■ Exercise description
Verbatim copy without images: return all of the data as it stands.

■ Dataset excerpt
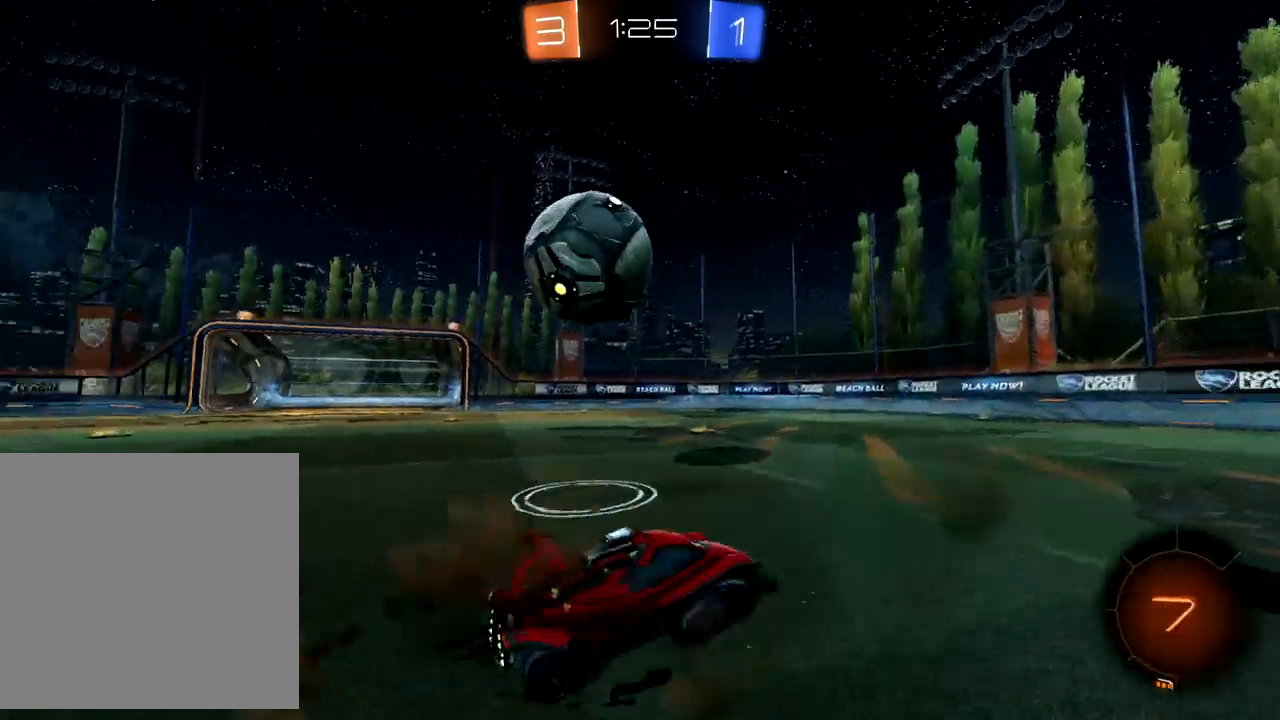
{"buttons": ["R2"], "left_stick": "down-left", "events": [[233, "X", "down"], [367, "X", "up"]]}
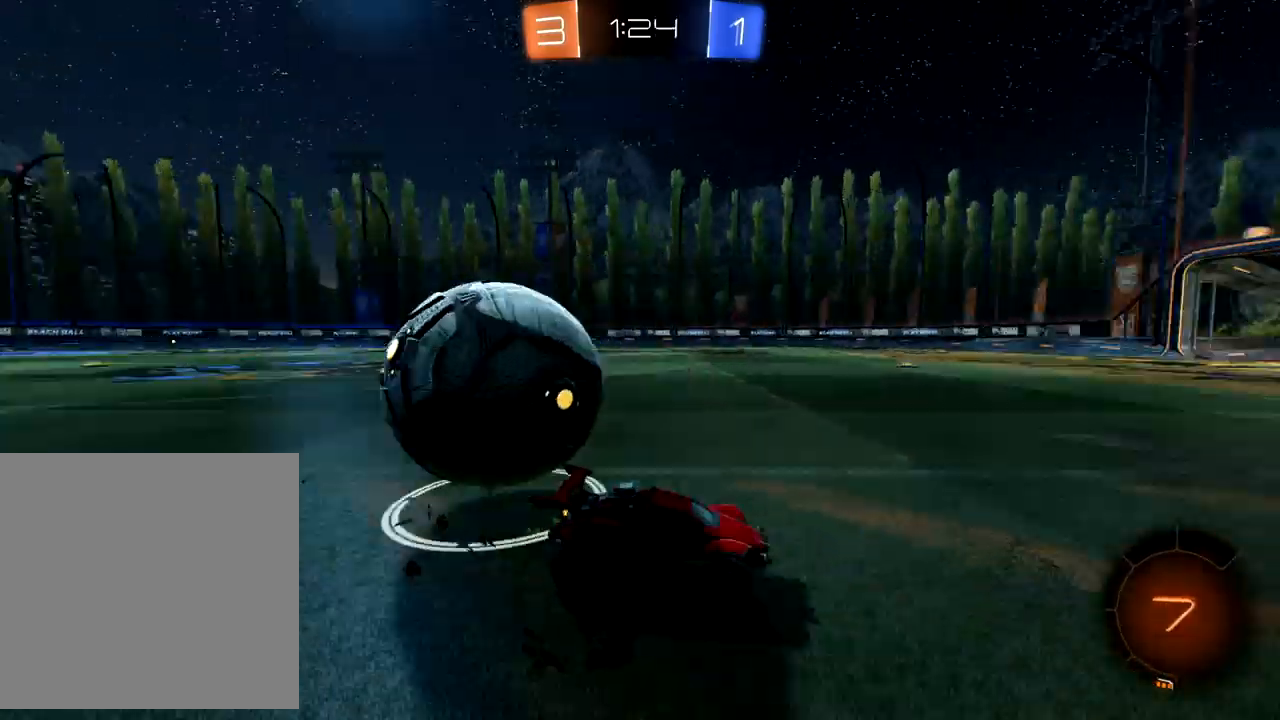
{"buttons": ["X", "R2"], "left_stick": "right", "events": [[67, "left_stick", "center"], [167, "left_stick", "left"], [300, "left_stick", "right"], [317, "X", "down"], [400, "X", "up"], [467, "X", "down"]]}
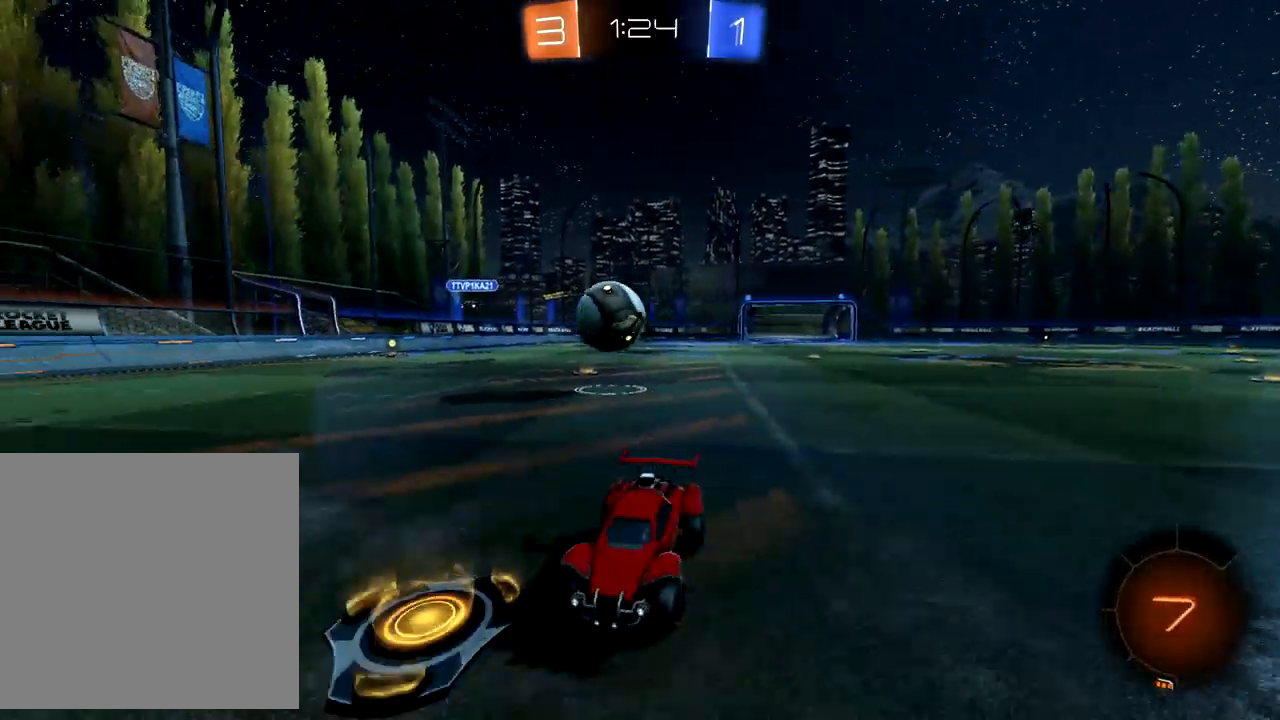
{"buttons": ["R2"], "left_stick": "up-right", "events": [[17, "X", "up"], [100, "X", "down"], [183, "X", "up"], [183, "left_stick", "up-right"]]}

■ Answer below
{"buttons": ["R2"], "left_stick": "down-left", "events": [[233, "X", "down"], [367, "X", "up"]]}
{"buttons": ["X", "R2"], "left_stick": "right", "events": [[67, "left_stick", "center"], [167, "left_stick", "left"], [300, "left_stick", "right"], [317, "X", "down"], [400, "X", "up"], [467, "X", "down"]]}
{"buttons": ["R2"], "left_stick": "up-right", "events": [[17, "X", "up"], [100, "X", "down"], [183, "X", "up"], [183, "left_stick", "up-right"]]}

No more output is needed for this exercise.